8/11 Update: Note the comment which quotes a news article making pretty serious and credible allegations about the source of the list. I will not knowingly cite information from The Church Report again.



  1. Check out the source of this list:

    Rising Evangelical Star Jason Christy Leaves Trail of Fraud, Associates Say
    By Hannah Elliott

    SCOTTSDALE, Ariz. Aug. 1 /ABP/ -- When young, charismatic Christian publisher Jason Christy was tapped two years ago to lead the powerful Christian Coalition, the group's leaders praised him for his ability "to inspire and encourage people of faith to action." But Christy's business dealings -- both before and after his one-month affiliation with the Coalition -- instead have inspired former customers and co-workers to file lawsuits charging Christy with defrauding their Christian businesses.

    Christy, 36, who apparently had no previous public-policy experience, persuaded the Christian Coalition in 2005 to place him in one of the most visible and powerful positions in evangelical life. But before the coalition's leaders officially turned over the reins of their 1.2 million-member national lobbying group, they learned of a trail of legal and financial problems that has followed Christy from coast to coast.

    Former associates and customers of Christy's many business ventures -- mostly Christian magazines -- say he cheated them out of money and threatened them. At least 10 of them have filed lawsuits, Associated Baptist Press has learned, and others have gotten court-issued restraining or protection orders against the Scottsdale, Ariz., businessman.

    Christy says all the allegations are false. He and his supporters say "enemies" are spreading lies about him because of soured business relationships. But critics say Christy is a scam artist preying on trusting Christians.

    Christy now publishes The Church Report, supposedly a conservative, national print magazine and web site. He has appeared as an analyst on CNN and spoken at megachurches like Robert Schuller’s Crystal Cathedral. He hob-nobs with some of the evangelical elite and still has relationships with leaders in highly respected positions, like the Evangelical Council for Financial Accountability.

    This article is continued at Associated Baptist Press News: http://www.abpnews.com/2685.article

    Also at The Baptist Standard: http://www.baptiststandard.com/postnuke/index.php?module=htmlpages&func=display&pid=6646 and

    Christianity Today: http://www.christianitytoday.com/ct/2007/augustweb-only/131-35.0.html

  2. Interesting, and certainly raising questions about Christy, of whom I know nothing. A quick search on Google finds a number of references to these allegations - and the full article [see links above] indicates that he has been successfully sued by a number of those who have alleged fraud.

    By the way, "Dad," is anonymous, and seems to have a blog with only one post. The information on this subject is credible because it comes from other sources.

  3. "Dad" is me, Gary McCullough. The "Dad" account was set up before this story broke. I agree with "Standfast" that the credibility of this article does not hinge on who I am -- but what is being reported.

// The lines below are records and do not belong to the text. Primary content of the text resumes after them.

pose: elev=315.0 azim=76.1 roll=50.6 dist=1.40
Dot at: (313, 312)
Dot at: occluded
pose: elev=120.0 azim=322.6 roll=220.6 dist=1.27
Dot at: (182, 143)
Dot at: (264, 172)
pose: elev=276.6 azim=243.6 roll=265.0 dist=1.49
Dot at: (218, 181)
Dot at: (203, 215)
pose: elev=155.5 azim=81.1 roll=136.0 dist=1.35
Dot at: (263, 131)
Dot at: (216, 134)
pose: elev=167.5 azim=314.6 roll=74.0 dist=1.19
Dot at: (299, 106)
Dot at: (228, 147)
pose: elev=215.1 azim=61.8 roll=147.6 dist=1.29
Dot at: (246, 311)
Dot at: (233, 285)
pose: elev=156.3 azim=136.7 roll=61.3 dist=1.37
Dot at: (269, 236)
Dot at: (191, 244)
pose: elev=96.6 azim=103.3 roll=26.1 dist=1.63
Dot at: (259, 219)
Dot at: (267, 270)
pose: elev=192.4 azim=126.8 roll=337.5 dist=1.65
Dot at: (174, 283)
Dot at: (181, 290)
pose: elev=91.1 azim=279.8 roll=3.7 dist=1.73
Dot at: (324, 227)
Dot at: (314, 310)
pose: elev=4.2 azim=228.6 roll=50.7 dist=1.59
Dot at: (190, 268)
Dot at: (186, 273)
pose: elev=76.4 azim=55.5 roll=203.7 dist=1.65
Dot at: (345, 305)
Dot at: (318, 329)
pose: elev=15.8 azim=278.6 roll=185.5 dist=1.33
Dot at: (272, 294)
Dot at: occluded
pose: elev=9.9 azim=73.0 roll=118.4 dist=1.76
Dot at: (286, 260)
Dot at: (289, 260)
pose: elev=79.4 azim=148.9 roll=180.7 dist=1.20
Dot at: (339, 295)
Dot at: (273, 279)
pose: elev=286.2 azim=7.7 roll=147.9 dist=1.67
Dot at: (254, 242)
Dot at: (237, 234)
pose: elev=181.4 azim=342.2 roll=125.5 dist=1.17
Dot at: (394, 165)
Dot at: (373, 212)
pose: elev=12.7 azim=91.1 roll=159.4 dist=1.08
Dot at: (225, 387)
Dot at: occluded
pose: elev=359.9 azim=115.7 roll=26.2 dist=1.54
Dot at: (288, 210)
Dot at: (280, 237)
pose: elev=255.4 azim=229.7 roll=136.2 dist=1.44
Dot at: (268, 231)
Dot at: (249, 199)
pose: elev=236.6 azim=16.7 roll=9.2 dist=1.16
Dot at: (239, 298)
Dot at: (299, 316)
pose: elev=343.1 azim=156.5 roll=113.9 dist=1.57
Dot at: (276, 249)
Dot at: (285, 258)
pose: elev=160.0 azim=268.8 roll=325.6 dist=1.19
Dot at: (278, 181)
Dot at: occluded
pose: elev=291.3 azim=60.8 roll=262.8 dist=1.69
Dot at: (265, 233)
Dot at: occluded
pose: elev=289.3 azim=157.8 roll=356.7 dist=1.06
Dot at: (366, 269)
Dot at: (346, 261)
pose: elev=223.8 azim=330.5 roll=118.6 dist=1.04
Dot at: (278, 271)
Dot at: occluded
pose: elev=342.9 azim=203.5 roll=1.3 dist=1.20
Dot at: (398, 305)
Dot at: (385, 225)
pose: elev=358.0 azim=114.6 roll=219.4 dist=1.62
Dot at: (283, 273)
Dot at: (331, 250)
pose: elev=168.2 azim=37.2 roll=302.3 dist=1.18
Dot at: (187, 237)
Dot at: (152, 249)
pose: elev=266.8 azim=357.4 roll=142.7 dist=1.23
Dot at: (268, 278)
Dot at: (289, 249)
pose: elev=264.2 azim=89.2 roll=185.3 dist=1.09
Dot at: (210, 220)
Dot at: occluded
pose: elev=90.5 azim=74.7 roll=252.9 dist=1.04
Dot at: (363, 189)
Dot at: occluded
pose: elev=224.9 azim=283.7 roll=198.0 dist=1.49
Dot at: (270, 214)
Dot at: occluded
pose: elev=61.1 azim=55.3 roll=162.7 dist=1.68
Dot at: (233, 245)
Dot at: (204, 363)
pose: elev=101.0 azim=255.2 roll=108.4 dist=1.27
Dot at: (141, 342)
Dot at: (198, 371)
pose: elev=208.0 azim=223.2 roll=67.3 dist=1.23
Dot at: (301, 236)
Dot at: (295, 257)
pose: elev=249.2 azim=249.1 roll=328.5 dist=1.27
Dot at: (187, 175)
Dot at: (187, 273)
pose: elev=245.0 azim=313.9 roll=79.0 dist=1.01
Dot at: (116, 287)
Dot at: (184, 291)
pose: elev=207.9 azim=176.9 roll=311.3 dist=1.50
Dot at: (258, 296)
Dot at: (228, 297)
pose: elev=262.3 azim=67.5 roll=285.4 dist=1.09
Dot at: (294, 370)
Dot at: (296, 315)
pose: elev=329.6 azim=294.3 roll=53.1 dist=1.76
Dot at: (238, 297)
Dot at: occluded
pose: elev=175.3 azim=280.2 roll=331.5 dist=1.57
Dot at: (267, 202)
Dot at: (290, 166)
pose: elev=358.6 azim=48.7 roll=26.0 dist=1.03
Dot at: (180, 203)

    This article exposing Mr. Christy is already bearing fruit:

    1.) Mr. Christy's fake Impact America PAC is gone. It was taken down on August 10, 2007. It was at www.ImpactAmerica.net; an archive of the site is still available online at http://web.archive.org/web/20070429060409/http://www.impactamerica.net/

    2.) Potential and present advertisers have been warned that there is no print version of "The Church Report." Christy has removed the print advertising rates from his website. An archive of the print rate card is still available online at http://web.archive.org/web/20070811195731/http://www.thecronline.com/mediakit.pdf

    3.) Ministries that contributed editorial content have been notified that their good names were being used to give credibility to a scam.

    4.) Past errors are less likely to be repeated. It is highly unlikely that any ministry will appoint Jason Christy to a leadership position, or that he will be given a national platform to speak for people of faith.

    5.) Past victims of Mr. Christy's scams have a sense of justice. Those that have felt intimidated by Mr. Christy have some relief.

    6.) The chances of success for future fraudulent schemes by Jason Christy have been dramatically diminished.